TRY IT: For each record below, give an exact transcription.

======== DATA PROVIDED ========

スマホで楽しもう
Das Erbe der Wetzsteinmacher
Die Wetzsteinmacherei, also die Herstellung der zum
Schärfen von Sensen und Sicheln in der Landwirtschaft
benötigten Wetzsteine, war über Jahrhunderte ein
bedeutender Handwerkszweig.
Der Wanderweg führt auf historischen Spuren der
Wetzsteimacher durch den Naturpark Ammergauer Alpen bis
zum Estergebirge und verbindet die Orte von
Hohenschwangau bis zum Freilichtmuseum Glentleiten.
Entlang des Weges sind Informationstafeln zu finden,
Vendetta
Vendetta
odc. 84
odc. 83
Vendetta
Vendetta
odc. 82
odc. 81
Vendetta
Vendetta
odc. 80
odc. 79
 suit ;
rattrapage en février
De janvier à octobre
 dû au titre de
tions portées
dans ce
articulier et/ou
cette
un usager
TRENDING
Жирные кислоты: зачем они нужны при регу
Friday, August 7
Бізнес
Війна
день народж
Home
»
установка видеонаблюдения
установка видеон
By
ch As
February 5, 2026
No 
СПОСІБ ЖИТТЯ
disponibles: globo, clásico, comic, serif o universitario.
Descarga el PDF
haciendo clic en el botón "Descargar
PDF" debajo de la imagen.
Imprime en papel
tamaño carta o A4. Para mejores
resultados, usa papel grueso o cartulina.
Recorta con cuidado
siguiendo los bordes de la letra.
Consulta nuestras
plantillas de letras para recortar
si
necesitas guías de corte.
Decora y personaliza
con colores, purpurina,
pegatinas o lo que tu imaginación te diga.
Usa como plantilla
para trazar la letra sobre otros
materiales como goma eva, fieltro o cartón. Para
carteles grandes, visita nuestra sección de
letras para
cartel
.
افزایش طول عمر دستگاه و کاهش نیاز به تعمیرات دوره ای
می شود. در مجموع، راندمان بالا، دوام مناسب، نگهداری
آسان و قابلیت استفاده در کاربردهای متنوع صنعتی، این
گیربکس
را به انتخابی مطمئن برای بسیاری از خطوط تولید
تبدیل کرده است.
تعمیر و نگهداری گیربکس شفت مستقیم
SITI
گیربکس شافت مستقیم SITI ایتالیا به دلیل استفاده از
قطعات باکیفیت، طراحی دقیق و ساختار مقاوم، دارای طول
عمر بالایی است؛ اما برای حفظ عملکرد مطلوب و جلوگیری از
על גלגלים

========

THE COMPLETED TASK:
スマホで楽しもう
Das Erbe der Wetzsteinmacher
Die Wetzsteinmacherei, also die Herstellung der zum
Schärfen von Sensen und Sicheln in der Landwirtschaft
benötigten Wetzsteine, war über Jahrhunderte ein
bedeutender Handwerkszweig.
Der Wanderweg führt auf historischen Spuren der
Wetzsteimacher durch den Naturpark Ammergauer Alpen bis
zum Estergebirge und verbindet die Orte von
Hohenschwangau bis zum Freilichtmuseum Glentleiten.
Entlang des Weges sind Informationstafeln zu finden,
Vendetta
Vendetta
odc. 84
odc. 83
Vendetta
Vendetta
odc. 82
odc. 81
Vendetta
Vendetta
odc. 80
odc. 79
 suit ;
rattrapage en février
De janvier à octobre
 dû au titre de
tions portées
dans ce
articulier et/ou
cette
un usager
TRENDING
Жирные кислоты: зачем они нужны при регу
Friday, August 7
Бізнес
Війна
день народж
Home
»
установка видеонаблюдения
установка видеон
By
ch As
February 5, 2026
No 
СПОСІБ ЖИТТЯ
disponibles: globo, clásico, comic, serif o universitario.
Descarga el PDF
haciendo clic en el botón "Descargar
PDF" debajo de la imagen.
Imprime en papel
tamaño carta o A4. Para mejores
resultados, usa papel grueso o cartulina.
Recorta con cuidado
siguiendo los bordes de la letra.
Consulta nuestras
plantillas de letras para recortar
si
necesitas guías de corte.
Decora y personaliza
con colores, purpurina,
pegatinas o lo que tu imaginación te diga.
Usa como plantilla
para trazar la letra sobre otros
materiales como goma eva, fieltro o cartón. Para
carteles grandes, visita nuestra sección de
letras para
cartel
.
افزایش طول عمر دستگاه و کاهش نیاز به تعمیرات دوره ای
می شود. در مجموع، راندمان بالا، دوام مناسب، نگهداری
آسان و قابلیت استفاده در کاربردهای متنوع صنعتی، این
گیربکس
را به انتخابی مطمئن برای بسیاری از خطوط تولید
تبدیل کرده است.
تعمیر و نگهداری گیربکس شفت مستقیم
SITI
گیربکس شافت مستقیم SITI ایتالیا به دلیل استفاده از
قطعات باکیفیت، طراحی دقیق و ساختار مقاوم، دارای طول
عمر بالایی است؛ اما برای حفظ عملکرد مطلوب و جلوگیری از
על גלגלים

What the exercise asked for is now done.